I am going fucking crazy without Kip. Tomorrow will be 6 weeks. I am well aware of the fact that, while Kip's living conditions are deplorable and we rarely talk, he's way better off than he was in Iraq his first deployment and he's a fuck load better than the reserves and national guards men and women who were sent before the war started. They had 18 month deployments and little to no communications with their loved ones.

Nonetheless, this sucks. There is SO much going on here. My mother is threatening to take us to court for grandparent's visitation rights, and she wants to be able to come pick Daegan up, take him away and bring him back. Uh, no. Even if she wins the trial, one parent has to be there to supervise. More importantly, she doesn't have grounds for a case. She'd have to prove a longstanding relationship (seeing him often or having had primary custody of the child for a period of time. Neither of my parents saw Daegan before he was 8 or 9 months old. It's been erratic and honestly I don't think he'd recognize them. He doesnt have names for them (diane is mama, tom is papa). AND the primary reason a court would seriously look at these matters is when the parents are divorced and like, say i had custody, and I wasn't letting Kip's parents see him. Since out marriage is in tact, and we made a joint agreement, our lawyer says that we should be fine and there's no grounds for a case.

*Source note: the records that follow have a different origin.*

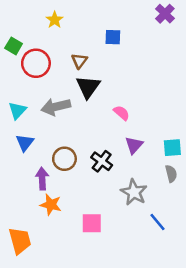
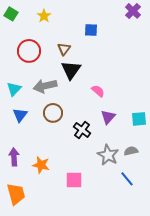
green square: (14, 46) -> (11, 14), moved
brown circle: (64, 159) -> (53, 113), moved
gray semicircle: (171, 174) -> (131, 151), moved, turned -88
purple arrow: (42, 179) -> (14, 157), moved

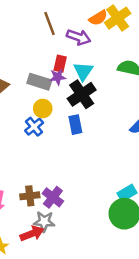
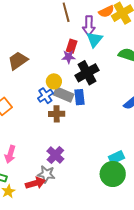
purple arrow: (79, 37) -> (89, 26), turned 66
cyan triangle: (83, 71) -> (94, 39), moved
gray rectangle: (39, 82) -> (64, 95), moved
brown cross: (30, 196) -> (57, 114), moved

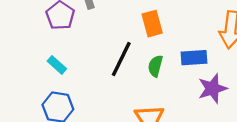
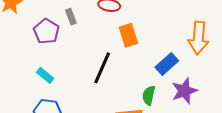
blue rectangle: (194, 58) -> (167, 64), turned -35
green semicircle: (155, 66) -> (149, 95), moved

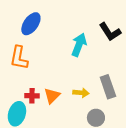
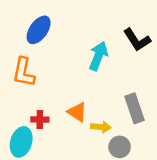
yellow arrow: (81, 93) -> (101, 127), moved
orange triangle: (52, 96) -> (77, 112), moved, turned -42

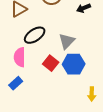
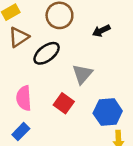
black ellipse: (35, 35) -> (47, 53), moved
blue hexagon: (74, 64) -> (108, 112), moved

And Pirate! I had to board her for 2 1/2 weeks. She was aggressive at first because she was terrified, but they she settled down and the lady loved her. Now, she's at Kip's friend's house about 15 minutes away. He breeds beagles and had an extra kennel outside. It's not ideal, but she can't get in any trouble out there. Daegan and I are going to go see her today, as soon as it gets late enough that Kip probably won't call. Her boarding bill was almost $300. ugh.

I don't want to be alone in NY. I don't think I want to move back until Kip comes home. But we have to go out there for R&R cuz he has to do promotion paperwork. It'll be awesome if he gets promoted again; he'll be a first sergeant and an extremely young on at that (most don't make e8 until they've been in more than 15 years). I just don't want anyone to find me. Or talk to me. Or try to threaten or bully me.

They had a rumor going around too that Kip was home. I swear to fuck I have no idea where they come up with these things.

Sigh. I just miss him so much. I miss his voice. I worry about him. I used to never worry about him. I was confident in his abilities. But after what happened to his driver and the people in his truck...It's hard not to worry.